-- Opening Marker --

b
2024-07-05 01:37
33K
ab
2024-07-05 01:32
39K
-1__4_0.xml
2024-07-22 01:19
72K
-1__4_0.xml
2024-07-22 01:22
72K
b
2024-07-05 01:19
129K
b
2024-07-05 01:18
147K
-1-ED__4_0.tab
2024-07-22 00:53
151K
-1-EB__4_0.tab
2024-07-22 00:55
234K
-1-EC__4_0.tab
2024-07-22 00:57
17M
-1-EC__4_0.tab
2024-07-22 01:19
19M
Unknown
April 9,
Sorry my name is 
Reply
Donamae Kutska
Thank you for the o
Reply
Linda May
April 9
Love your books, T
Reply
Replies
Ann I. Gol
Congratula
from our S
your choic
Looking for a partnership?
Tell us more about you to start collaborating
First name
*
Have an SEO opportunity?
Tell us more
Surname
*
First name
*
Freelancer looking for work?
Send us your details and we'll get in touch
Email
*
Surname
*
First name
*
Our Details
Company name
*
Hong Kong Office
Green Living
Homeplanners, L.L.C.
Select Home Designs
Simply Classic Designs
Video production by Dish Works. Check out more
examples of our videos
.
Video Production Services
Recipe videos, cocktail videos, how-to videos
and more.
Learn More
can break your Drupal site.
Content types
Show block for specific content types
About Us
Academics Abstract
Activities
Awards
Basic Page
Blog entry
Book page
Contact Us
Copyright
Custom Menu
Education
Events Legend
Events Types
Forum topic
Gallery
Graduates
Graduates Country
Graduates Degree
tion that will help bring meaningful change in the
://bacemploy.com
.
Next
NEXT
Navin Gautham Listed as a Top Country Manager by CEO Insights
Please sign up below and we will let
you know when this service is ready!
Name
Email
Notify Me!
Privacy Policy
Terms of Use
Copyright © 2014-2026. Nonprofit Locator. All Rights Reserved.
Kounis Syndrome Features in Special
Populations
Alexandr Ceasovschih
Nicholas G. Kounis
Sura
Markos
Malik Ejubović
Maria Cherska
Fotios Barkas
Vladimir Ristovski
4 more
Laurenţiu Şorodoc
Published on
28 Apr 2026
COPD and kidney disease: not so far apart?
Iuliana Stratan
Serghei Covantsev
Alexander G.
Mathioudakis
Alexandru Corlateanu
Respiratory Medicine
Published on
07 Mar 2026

-- Closing Marker --
-- Opening Marker --

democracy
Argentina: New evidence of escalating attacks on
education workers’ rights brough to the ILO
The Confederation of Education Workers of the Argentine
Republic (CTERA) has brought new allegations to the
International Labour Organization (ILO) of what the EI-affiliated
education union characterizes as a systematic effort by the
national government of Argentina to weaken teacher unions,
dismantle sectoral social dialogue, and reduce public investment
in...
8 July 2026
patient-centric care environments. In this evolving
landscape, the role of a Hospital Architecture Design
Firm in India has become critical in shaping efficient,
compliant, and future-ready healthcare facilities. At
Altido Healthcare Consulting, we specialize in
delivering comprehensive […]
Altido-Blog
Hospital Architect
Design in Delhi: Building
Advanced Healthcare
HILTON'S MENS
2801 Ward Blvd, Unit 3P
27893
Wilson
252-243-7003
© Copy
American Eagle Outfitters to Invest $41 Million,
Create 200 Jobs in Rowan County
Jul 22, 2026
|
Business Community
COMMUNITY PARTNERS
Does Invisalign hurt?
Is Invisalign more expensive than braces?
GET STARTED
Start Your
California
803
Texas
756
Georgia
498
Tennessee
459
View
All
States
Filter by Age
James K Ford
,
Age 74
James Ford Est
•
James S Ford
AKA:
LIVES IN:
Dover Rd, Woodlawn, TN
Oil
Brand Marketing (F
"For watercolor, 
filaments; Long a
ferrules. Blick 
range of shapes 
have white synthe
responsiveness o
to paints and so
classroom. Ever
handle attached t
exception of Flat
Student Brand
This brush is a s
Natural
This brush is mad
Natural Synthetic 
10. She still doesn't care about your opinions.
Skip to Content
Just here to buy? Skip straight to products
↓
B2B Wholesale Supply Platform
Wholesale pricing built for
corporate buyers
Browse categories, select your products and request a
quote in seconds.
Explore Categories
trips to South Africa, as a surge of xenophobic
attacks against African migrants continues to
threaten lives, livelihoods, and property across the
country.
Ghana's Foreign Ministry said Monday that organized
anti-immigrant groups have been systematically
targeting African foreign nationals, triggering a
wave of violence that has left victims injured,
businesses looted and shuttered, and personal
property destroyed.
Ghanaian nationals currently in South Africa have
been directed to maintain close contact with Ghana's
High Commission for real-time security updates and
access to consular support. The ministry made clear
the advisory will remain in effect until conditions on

-- Closing Marker --

DESCRIPTION OF THE TASK: Look above for the line holding "Love your books, T", then set down exactly that line and every line after it up to and including the line holding "07 Mar 2026", with nothing else.

TASK RESPONSE:
Love your books, T
Reply
Replies
Ann I. Gol
Congratula
from our S
your choic
Looking for a partnership?
Tell us more about you to start collaborating
First name
*
Have an SEO opportunity?
Tell us more
Surname
*
First name
*
Freelancer looking for work?
Send us your details and we'll get in touch
Email
*
Surname
*
First name
*
Our Details
Company name
*
Hong Kong Office
Green Living
Homeplanners, L.L.C.
Select Home Designs
Simply Classic Designs
Video production by Dish Works. Check out more
examples of our videos
.
Video Production Services
Recipe videos, cocktail videos, how-to videos
and more.
Learn More
can break your Drupal site.
Content types
Show block for specific content types
About Us
Academics Abstract
Activities
Awards
Basic Page
Blog entry
Book page
Contact Us
Copyright
Custom Menu
Education
Events Legend
Events Types
Forum topic
Gallery
Graduates
Graduates Country
Graduates Degree
tion that will help bring meaningful change in the
://bacemploy.com
.
Next
NEXT
Navin Gautham Listed as a Top Country Manager by CEO Insights
Please sign up below and we will let
you know when this service is ready!
Name
Email
Notify Me!
Privacy Policy
Terms of Use
Copyright © 2014-2026. Nonprofit Locator. All Rights Reserved.
Kounis Syndrome Features in Special
Populations
Alexandr Ceasovschih
Nicholas G. Kounis
Sura
Markos
Malik Ejubović
Maria Cherska
Fotios Barkas
Vladimir Ristovski
4 more
Laurenţiu Şorodoc
Published on
28 Apr 2026
COPD and kidney disease: not so far apart?
Iuliana Stratan
Serghei Covantsev
Alexander G.
Mathioudakis
Alexandru Corlateanu
Respiratory Medicine
Published on
07 Mar 2026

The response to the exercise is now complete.